Unser Parlament hat Angst vor dem Billag Zahnarzt

Die Billag Diskussion ist wieder neu aufgeflammt. Es geht darum, ob die Gebühren für Radio und Fernsehempfang in der Höhe von 462.40 pro Jahr weiterhin von den Benutzern bezahlt werden soll oder ob der Einfachheit halber Alle diese Gebühr bezahlen sollen, weil inzwischen alle den Service geniessen. Man verspricht sich hier eine Kostenreduktion für den einzelnen Haushalt.

Die SVP meint, dass 200 Franken genug sind. Und Personen, welche überzeugt sind, dass sie keinerlei der Dienste in Anspruch nehmen wollen, fordern eine Nullrunde für sich.

Bei den Debatten soll es keineswegs über das Wertempfinden gehen (das Empfinden des Einzelnen, wie viel er bereit ist für ein Produkt zu bezahlen). Im Vordergrund steht, wie viel die Medienschaffenden für ihren Service benötigen.

Nehmen wir mal an, es bleibt so wie heute. Da haben wir die Freiheit die Medien zu ignorieren. Es kostet zwar nichts, haben aber regelmässig einen beauftragten Mitarbeiter der Billag, welcher um unser Haus streicht. Oder wir bekommen alle halbe Jahre, ein Schreiben, wo wir glaubhaft darlegen müssen, weshalb wir keine Gebühren bezahlen wollen.
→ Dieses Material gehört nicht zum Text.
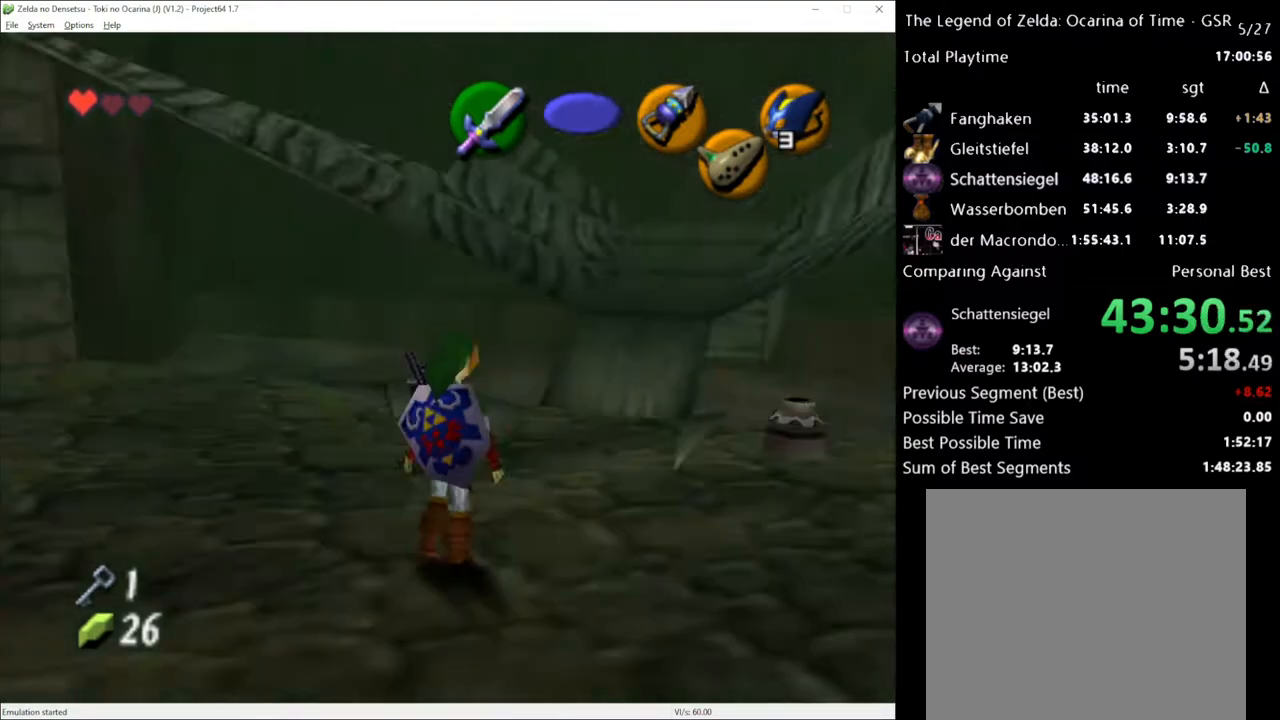
{"buttons": ["A"], "left_stick": "up", "right_stick": "center", "events": [[433, "A", "down"]]}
Die Billag-Beauftragten, könnten sie doch einfach mal die Kriegssirenen heulen lassen und im Luftschutzkeller darauf warten, wer denn da alles so kommt. Diejenigen welche eintreffen haben nämlich den Rat befolgt, *"bei Sirenenalarm Radio hören und die Anweisungen befolgen". AHA: "die haben ein Radio!", nur noch die Anmeldung prüfen….*

Noch schlimmer wäre, wenn bei Sirenengeheule, im Radio die Anweisung gegeben wird: „sofort das Haus zu verlassen und einen höher gelegenen Ort aufzusuchen“. Die armen Radio-Ignoranten rennen versehentlich in den Keller und ersaufen kläglich. –Selber schuld, weshalb zahlen sie keine Billag.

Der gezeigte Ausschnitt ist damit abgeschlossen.